I’m actually standing in Wyoming for this capture. The Mountains on the horizons, the “Red Hills” are 40 miles distant and 15 miles into Montana as you look at the peaks. This image is 50/50 pretty much equal of both states lol. Lighting up here is wonderful at times. 😀

Geologic Musings:The Chain of Mountains in the distance is called the “Red Hills” which are what’s left after the Little Powder River at it’s base removed all the material between where I’m standing and that far ridge (40 miles out to the peaks). 😲 The “Little Powder” is a 10-20 foot wide river currently, was responsible over time for removing all that sediment between where I’m standing and that Mountain Chain…..That’s moving a lot of sediment over a long time (I’m at essentially the same elevation here as the saddle between the peaks in the distance). I am however stratigraphically (geologically) lower in the rock section though as the normally flat layers of rock formations are diving in that direction about 50 feet every mile. The rock units are diving into the huge bathtub that is the Powder River Sedimentary Basin at the foot of the Big Horn Mountains. You get 30 percent of your electricity from coal swamps formed in that basin nationally.

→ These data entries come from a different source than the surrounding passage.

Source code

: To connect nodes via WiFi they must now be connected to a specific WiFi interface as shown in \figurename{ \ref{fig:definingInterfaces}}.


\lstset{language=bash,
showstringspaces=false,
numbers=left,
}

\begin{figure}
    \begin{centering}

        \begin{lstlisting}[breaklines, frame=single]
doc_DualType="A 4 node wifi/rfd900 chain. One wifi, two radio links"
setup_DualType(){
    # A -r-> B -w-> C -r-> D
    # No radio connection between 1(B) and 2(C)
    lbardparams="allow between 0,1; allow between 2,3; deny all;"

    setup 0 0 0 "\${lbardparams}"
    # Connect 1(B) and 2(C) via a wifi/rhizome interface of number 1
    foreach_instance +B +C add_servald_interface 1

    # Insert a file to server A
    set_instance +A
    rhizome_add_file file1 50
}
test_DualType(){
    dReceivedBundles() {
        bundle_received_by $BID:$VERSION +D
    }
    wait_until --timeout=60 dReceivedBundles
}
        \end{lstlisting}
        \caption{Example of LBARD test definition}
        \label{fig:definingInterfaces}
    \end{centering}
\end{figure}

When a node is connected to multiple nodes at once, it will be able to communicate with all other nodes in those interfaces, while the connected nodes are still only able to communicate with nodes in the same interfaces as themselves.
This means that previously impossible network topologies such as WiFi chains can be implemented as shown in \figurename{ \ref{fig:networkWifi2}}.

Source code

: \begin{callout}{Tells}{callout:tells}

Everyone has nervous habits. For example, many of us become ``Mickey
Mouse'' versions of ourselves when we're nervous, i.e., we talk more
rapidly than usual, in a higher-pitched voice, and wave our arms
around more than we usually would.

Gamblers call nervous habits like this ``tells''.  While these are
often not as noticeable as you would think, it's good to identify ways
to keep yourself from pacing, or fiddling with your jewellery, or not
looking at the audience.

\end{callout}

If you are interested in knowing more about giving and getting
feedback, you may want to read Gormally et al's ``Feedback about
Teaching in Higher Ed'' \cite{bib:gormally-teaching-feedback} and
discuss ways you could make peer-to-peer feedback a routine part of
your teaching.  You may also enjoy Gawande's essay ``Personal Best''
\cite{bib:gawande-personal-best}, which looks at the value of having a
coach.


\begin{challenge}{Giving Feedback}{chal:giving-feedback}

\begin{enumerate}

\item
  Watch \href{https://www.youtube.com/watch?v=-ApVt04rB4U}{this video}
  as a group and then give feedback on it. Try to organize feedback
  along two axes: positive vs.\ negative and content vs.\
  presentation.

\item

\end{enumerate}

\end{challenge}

Regional Geomorphology: My ranch is literally located on the eastern Edge of the Powder RIver Basin and the western edge of the Wyoming Black Hills geomorphologically. I’m located pretty much on the “inflexion point” between those two regional geologic structures almost exactly… Both structures resulted from a regional compression on a huge scale about the same time because of huge tectonic forces acting regionally bending layers of rock about. 🤔 I live on the middle of the teeter-totter this way too …..

Location: Bliss DInosaur Ranch, Wyoming/Montana borderlands.